▸ **WHAT YOU WILL DO**
Where the records below show the word "paragrafo" in a line, please copy that line.

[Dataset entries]

┏━━

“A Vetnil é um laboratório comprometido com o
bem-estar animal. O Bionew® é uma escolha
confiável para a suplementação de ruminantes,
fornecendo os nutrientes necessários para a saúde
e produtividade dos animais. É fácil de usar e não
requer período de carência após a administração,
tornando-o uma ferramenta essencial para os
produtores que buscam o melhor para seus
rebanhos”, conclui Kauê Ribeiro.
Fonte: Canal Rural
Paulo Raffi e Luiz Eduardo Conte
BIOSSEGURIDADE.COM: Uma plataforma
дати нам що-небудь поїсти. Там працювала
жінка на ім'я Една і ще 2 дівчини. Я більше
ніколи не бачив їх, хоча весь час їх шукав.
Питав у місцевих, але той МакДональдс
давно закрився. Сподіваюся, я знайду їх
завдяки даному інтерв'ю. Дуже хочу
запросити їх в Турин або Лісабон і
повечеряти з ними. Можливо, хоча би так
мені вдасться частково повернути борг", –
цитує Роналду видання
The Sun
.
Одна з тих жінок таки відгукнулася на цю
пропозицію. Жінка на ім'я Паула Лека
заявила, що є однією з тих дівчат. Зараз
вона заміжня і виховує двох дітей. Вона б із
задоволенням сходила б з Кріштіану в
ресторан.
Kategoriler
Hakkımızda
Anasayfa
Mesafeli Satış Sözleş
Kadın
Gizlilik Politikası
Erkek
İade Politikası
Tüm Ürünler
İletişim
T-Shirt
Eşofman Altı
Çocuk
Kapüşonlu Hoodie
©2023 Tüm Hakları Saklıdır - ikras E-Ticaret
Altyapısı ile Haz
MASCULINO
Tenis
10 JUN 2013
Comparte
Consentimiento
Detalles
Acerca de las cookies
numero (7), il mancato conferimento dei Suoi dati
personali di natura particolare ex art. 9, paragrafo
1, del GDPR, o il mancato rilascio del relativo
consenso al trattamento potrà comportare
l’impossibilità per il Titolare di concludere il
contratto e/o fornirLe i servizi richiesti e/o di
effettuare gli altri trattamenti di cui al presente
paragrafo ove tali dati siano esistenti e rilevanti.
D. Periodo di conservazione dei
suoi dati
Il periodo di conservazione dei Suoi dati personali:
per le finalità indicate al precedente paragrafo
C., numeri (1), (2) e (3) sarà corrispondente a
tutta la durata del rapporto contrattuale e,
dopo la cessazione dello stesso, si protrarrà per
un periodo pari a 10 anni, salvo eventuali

┗━━

▸ **OUTPUT FOR THIS EXERCISE**
personali di natura particolare ex art. 9, paragrafo
paragrafo ove tali dati siano esistenti e rilevanti.
per le finalità indicate al precedente paragrafo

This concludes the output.